I’ve been unaware that I’ve been ‘chivvying’ DH for years and it’s just reading this that’s made me realise that I’ve been doing so.

That’s quite a big thing for me, and has helped me understand why I’m gradually getting more and more emotionally exhausted.

So, thanks everyone who’s been in the same boat, it’s actually helped to know I’m not alone. Which is pretty much the whole point of mumsnet isn’t it?

TheVoiceInTheShed Sat 13-Jul-19 22:59:19

Carewser I can tell what type you are from your use of 'ladies' in your first sentence and the use of 'bitching' in your post, are you in on your own in a Saturday night?....wonder why hmm

ManicGirl Sat 13-Jul-19 23:51:29

Yikes. This seems to have taken a different turn. @fluffygreenmonsterhoody Thank you for your comments. I agree that, amongst the tongue in cheek comments and some very entertaining examples, there have been some really useful suggestions.
I've realised that I shouldn't simply accept that 'he's just like that' because it really is starting to impact on the kids, DS especially who takes everything he says as gospel.

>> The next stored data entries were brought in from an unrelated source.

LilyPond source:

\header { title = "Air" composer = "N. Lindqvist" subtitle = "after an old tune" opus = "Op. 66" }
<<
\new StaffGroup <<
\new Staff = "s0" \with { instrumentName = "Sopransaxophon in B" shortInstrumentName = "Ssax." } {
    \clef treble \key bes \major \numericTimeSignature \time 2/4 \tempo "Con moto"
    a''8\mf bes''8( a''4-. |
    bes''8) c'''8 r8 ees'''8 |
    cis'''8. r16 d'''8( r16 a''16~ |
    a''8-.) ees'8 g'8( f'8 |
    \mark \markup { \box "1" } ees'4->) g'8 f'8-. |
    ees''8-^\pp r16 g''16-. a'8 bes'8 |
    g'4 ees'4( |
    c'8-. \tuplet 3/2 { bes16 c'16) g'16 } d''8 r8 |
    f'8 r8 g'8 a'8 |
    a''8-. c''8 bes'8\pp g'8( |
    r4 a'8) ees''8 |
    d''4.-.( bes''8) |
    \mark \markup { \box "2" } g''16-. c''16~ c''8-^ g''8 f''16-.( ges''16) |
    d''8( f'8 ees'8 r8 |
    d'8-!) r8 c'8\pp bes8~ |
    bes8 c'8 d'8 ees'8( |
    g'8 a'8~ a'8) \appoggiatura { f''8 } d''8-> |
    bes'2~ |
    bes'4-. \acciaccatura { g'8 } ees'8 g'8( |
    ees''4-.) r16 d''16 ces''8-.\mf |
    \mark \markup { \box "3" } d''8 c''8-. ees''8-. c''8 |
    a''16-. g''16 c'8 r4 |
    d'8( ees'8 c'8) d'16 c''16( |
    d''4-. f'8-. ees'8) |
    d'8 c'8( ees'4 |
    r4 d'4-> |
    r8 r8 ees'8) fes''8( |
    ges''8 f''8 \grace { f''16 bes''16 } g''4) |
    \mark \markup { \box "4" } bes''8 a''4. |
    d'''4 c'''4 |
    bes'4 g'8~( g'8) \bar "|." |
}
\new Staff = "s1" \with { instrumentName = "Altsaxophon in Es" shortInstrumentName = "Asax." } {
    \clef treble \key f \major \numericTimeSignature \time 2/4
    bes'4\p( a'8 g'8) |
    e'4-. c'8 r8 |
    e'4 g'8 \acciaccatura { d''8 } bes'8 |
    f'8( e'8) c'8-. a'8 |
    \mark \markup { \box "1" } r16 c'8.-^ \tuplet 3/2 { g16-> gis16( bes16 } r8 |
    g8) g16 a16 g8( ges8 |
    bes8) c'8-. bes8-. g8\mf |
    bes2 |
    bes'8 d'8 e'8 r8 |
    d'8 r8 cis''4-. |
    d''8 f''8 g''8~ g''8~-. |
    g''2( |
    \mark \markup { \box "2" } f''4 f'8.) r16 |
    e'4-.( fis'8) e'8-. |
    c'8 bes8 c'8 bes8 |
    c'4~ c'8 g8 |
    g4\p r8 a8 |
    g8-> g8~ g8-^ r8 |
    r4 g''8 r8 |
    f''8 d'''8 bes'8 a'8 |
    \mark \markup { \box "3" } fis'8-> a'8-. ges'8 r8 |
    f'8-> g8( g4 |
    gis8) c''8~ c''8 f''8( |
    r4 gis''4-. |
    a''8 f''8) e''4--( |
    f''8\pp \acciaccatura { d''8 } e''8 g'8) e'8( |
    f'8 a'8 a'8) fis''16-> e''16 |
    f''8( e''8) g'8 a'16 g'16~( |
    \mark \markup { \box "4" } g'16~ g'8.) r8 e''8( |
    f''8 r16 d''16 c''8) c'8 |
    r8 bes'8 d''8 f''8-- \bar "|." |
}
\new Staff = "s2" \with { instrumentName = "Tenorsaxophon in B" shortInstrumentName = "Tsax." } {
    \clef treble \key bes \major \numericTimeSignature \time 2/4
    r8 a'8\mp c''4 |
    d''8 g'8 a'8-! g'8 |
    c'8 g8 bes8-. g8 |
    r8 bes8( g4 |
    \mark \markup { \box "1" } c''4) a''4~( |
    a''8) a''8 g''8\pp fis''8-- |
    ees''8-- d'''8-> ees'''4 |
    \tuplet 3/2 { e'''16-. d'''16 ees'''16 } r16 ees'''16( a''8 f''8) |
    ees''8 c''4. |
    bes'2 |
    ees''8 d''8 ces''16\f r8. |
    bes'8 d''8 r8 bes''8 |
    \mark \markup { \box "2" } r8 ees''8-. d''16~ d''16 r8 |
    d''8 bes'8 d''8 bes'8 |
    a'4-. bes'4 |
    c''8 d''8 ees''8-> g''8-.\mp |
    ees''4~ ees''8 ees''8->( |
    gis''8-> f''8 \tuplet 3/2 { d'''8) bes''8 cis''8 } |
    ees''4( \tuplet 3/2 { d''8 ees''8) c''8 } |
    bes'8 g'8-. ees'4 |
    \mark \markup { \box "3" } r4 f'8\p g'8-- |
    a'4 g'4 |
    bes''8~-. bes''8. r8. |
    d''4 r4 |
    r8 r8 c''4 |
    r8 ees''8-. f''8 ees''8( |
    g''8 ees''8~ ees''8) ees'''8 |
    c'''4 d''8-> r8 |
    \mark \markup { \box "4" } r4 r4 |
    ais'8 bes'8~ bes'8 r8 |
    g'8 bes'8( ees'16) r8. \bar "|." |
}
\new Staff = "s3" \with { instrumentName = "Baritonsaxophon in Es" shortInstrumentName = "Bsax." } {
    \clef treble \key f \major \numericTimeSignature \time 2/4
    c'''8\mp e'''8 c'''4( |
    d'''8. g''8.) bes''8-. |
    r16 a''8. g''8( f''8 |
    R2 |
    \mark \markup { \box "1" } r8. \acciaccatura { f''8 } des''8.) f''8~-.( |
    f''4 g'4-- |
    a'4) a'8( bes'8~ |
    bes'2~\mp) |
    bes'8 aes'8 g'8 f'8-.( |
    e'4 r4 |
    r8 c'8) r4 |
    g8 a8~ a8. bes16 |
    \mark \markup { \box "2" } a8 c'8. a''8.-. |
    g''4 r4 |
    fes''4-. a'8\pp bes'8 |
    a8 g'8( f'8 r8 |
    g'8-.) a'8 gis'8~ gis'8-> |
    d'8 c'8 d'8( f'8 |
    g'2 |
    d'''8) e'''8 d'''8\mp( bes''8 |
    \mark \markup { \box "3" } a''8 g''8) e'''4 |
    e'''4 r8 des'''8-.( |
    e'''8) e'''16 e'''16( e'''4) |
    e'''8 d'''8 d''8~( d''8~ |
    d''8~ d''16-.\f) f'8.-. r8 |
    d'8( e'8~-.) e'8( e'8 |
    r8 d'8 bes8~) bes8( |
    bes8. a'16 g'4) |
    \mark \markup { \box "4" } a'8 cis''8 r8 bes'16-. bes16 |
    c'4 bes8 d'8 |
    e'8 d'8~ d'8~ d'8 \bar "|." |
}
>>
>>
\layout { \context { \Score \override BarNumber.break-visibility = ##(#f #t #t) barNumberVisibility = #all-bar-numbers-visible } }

SparklesandFlowers Sun 14-Jul-19 08:27:23

I don't think carewser had read our responses, really. He suggests we do something about it rather than moan. Well, plenty of us have suggested things we do or things for others to try.

jackstini Sun 14-Jul-19 14:34:00

Thanks for the suggestions and the support - it is good to know we're not alone and have some ideas!

pointythings Sun 14-Jul-19 15:23:45

Why thank you, carewser for your manly perspective, which will no doubt clear the way for us naive foolish females to see the error of our ways. Because of course none of us have tried anything at all to improve our lives, we have just moaned on this internet forum.

I love a good mansplainer, me.

carewser Sun 14-Jul-19 20:01:07

You "ladies" make me so happy that I have not involved myself with any of you as none of you seem to have enough introspection to see the hypocrisy of complaining about complainers. My only complaint is that i'm not gay. "Pointythings", you sound like the type to use one on a man someday, you're a real charmer, all the while deluding yourself about how "upbeat" you are

Thequaffle Sun 14-Jul-19 20:03:13

Ugh he sounds like Adrian Mole with chronic pessimism!

pointythings Sun 14-Jul-19 20:12:38

Oooh, misogyny as well as mansplaining! Go on, carewser, give us more so I can call House!

Not quite sure what 'use one on a man' means though. And you need to look up the meaning of the word hypocrisy - I don't think it means what you think it means.

TheVoiceInTheShed Sun 14-Jul-19 20:17:48

Are you being deliberately dense Carewser ? No one needs you to mansplain, it is you who doesn't understand....
The women on here are supportive of each other, often that means comparing experiences and talking about our own similar situations which then often sheds light on a problem, you don't seem to understand the spirit of MN and perhaps you would be better suited elsewhere, I do t think your input will be missed somehow.